5-7. 鉄 (14)

図5-7-11:サント・ジュヌヴィエーヴ図書館内観

図5-7-11:サント・ジュヌヴィエーヴ図書館内観

このような空間の機能的要求はそれまでのビルディングタイプにはなかったものです。敷地いっぱいの80m x 15mの平面に屋根を架けようとすれば基本的には短手方向に梁を渡そうとします。これを旧来通りの組積造でやろうとすると、15mのスパンを2分割あるいは3分割することになりますが、ホールの真ん中に必然的に出てくる柱も石の太く重苦しいものとなるのは間違いないでしょう。ここでラブルーストは鋳鉄の細い柱とアーチ型の梁で短手を2分割することで非常に軽快で明るいインテリアを実現しています。外周部の柱は石のままとして、アーチから流れてくる開く方向の力を重たい石で受け止めています。

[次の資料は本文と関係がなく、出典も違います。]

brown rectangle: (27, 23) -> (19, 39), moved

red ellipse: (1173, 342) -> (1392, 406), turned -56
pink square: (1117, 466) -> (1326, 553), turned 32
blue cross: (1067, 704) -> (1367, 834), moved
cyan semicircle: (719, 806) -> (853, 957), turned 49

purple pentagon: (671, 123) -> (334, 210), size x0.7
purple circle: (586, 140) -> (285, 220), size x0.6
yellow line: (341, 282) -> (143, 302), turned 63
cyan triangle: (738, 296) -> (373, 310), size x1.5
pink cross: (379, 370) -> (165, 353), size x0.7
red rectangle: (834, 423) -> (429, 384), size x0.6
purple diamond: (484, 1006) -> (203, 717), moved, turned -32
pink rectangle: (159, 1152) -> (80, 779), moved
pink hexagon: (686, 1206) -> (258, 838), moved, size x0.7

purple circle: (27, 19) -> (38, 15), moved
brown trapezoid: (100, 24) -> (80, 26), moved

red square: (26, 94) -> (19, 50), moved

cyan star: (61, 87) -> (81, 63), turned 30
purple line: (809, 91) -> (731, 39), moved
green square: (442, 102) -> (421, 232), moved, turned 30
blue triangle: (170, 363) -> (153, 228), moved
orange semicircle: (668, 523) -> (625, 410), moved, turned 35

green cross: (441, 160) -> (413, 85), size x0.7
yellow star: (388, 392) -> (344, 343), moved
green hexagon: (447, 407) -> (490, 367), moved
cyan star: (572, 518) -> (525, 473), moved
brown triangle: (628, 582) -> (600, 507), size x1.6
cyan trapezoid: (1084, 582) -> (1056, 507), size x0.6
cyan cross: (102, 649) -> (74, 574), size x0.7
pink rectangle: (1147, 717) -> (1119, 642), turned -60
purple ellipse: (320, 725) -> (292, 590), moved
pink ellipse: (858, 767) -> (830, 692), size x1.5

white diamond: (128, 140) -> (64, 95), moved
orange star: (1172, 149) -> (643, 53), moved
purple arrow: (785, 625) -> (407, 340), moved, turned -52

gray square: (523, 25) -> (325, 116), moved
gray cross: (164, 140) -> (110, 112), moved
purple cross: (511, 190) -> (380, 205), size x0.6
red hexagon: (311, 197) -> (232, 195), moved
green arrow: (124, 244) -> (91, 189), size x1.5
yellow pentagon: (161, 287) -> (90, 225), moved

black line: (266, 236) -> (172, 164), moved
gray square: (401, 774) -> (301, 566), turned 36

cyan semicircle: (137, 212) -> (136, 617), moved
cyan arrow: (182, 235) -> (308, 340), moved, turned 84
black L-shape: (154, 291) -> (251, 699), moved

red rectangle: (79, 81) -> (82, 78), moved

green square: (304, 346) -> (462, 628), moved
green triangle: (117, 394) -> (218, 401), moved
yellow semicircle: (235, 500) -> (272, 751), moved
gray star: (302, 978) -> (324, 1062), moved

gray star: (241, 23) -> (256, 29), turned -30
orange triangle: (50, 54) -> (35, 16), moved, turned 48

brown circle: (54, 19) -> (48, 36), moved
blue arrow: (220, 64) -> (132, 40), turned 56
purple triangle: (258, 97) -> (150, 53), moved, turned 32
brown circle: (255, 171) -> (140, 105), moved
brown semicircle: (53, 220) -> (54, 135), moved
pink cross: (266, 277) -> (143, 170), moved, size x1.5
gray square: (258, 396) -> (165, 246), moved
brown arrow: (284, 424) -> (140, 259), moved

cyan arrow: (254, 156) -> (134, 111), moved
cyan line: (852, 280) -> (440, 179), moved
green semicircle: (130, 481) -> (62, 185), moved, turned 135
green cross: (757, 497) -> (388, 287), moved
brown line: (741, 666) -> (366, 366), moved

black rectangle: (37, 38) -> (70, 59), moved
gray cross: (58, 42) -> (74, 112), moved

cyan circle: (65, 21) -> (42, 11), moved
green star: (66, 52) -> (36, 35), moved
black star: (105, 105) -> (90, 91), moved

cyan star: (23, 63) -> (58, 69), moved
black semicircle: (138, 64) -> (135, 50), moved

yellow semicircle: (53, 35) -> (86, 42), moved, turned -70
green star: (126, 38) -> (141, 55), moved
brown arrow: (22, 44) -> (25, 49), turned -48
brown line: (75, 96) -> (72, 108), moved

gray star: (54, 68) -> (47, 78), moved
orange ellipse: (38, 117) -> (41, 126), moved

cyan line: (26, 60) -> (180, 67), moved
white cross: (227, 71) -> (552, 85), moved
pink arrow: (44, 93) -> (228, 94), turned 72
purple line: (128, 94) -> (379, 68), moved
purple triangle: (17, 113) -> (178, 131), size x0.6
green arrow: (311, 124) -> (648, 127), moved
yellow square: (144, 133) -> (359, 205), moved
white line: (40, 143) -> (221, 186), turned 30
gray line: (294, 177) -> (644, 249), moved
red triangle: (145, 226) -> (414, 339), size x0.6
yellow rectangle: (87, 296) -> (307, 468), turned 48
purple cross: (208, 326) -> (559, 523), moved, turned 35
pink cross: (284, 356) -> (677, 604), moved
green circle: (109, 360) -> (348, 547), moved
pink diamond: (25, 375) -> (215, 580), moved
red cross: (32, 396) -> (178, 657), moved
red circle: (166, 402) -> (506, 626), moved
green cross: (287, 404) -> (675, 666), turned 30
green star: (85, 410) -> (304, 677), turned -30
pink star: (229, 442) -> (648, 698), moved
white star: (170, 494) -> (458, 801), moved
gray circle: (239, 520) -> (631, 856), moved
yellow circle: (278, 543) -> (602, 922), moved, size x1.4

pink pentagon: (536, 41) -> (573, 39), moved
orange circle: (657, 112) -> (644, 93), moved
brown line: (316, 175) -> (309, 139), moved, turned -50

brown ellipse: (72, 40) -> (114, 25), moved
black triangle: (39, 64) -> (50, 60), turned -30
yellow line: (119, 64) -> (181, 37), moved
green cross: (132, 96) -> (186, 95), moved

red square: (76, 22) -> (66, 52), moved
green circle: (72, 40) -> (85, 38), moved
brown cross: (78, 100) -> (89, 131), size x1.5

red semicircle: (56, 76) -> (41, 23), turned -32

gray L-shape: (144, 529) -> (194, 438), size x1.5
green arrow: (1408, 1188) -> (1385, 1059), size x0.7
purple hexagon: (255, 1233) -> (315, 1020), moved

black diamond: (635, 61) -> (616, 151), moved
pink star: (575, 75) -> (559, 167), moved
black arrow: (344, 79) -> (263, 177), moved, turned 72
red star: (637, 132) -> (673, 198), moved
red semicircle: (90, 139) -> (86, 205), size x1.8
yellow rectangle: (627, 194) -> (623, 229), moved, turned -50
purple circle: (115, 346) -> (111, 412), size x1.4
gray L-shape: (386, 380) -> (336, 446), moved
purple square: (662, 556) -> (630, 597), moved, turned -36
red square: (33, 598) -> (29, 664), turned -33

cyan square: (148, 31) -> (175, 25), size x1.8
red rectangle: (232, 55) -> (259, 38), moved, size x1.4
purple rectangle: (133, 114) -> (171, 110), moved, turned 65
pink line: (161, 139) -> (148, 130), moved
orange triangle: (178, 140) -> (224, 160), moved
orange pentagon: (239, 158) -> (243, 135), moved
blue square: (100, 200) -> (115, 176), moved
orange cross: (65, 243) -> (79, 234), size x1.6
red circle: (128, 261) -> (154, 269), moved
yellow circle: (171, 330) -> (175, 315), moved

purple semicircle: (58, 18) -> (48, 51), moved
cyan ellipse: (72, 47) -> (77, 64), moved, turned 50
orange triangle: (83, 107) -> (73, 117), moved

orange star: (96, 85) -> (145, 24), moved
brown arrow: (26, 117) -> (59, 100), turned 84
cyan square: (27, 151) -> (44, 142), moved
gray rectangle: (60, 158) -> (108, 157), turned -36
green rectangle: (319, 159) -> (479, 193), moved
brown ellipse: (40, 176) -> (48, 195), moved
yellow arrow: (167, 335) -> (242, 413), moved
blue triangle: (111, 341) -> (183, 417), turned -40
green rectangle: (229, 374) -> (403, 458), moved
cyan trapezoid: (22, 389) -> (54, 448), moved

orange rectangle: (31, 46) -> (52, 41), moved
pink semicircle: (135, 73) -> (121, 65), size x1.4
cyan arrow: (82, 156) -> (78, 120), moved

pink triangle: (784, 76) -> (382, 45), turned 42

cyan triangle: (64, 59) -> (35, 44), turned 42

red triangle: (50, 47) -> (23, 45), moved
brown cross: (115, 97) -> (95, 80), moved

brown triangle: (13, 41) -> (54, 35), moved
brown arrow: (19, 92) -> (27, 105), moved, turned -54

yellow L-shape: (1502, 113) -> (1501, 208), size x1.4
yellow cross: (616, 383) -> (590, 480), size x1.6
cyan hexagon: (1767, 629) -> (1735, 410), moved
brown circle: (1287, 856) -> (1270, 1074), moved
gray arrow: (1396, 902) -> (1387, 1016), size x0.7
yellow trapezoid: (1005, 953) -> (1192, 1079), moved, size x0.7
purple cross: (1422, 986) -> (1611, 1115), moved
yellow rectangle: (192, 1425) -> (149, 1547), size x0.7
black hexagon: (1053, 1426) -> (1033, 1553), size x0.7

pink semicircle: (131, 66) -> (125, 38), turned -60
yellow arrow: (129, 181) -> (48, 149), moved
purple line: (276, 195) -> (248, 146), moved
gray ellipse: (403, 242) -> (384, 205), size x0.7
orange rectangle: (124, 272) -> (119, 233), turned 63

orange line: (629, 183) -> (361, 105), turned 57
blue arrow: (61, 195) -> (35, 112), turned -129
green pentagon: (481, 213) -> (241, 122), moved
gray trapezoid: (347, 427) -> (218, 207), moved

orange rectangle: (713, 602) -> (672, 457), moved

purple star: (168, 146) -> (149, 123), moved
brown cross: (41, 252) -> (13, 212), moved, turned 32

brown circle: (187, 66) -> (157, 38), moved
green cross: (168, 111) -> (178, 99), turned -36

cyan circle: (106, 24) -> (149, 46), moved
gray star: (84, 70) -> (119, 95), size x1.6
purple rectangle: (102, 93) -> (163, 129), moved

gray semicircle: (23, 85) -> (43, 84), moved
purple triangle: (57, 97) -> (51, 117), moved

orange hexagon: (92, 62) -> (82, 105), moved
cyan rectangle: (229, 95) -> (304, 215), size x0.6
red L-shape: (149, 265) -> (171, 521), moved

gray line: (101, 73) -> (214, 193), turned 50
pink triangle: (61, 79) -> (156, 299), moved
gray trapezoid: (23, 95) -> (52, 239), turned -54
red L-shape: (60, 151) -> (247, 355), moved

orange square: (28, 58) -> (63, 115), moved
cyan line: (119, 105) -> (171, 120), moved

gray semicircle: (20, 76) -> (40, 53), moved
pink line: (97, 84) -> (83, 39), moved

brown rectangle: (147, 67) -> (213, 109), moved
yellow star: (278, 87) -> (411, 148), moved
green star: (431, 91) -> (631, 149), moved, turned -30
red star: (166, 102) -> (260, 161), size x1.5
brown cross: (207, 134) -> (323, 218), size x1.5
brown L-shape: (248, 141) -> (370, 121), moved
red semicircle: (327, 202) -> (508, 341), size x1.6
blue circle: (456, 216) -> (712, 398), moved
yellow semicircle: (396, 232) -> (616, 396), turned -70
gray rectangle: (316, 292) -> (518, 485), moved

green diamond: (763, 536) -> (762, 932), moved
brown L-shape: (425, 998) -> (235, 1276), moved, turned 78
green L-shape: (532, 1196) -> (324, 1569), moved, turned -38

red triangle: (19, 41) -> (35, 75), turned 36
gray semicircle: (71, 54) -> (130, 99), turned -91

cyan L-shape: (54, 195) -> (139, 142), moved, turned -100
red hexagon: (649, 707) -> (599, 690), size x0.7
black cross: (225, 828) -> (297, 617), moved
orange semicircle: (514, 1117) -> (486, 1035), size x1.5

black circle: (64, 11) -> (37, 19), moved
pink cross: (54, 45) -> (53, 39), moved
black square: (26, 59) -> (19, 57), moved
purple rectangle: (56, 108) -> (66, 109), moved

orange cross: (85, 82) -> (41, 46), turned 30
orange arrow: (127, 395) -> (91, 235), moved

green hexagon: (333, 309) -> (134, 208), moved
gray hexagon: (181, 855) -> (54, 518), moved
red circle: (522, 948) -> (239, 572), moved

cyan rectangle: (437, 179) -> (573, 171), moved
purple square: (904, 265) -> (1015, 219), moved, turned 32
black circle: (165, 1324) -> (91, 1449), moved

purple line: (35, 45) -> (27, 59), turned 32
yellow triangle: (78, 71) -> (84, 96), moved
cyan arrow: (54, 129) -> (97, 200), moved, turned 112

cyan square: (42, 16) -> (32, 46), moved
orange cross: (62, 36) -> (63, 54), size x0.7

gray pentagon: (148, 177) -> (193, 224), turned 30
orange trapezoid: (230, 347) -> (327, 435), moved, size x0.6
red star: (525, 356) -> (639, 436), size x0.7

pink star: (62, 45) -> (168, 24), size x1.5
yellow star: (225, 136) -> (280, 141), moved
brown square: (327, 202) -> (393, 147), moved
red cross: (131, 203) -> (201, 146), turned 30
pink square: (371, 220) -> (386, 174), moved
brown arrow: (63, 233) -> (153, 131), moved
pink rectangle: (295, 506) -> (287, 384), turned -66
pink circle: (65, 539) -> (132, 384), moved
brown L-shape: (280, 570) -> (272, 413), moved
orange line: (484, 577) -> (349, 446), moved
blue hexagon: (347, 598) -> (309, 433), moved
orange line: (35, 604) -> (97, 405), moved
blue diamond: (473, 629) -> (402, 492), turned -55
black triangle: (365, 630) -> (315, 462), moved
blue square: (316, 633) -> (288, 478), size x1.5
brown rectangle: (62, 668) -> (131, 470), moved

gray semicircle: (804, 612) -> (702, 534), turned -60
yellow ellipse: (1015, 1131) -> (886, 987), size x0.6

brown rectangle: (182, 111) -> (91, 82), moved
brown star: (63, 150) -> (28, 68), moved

またこのような架構のおかげで15mもの高さの天井高さを確保できているために、2階分の高さのある本棚のさらに上部で、アーチ上のハイサイドライトを四方に取ることに成功しています。
ここまでずっと先史以来の鉄と人とのつながりを俯瞰してきて、一般的な道具や建築の部分については鉄もそれなりに使用されてきたことを書いてきましたが、やはり建築としては構造体に鉄が使えるようになったということが、19世紀のその時代の潮流とともに、建築の歴史におけるひとつの大きな革命だったと言えるかと思います。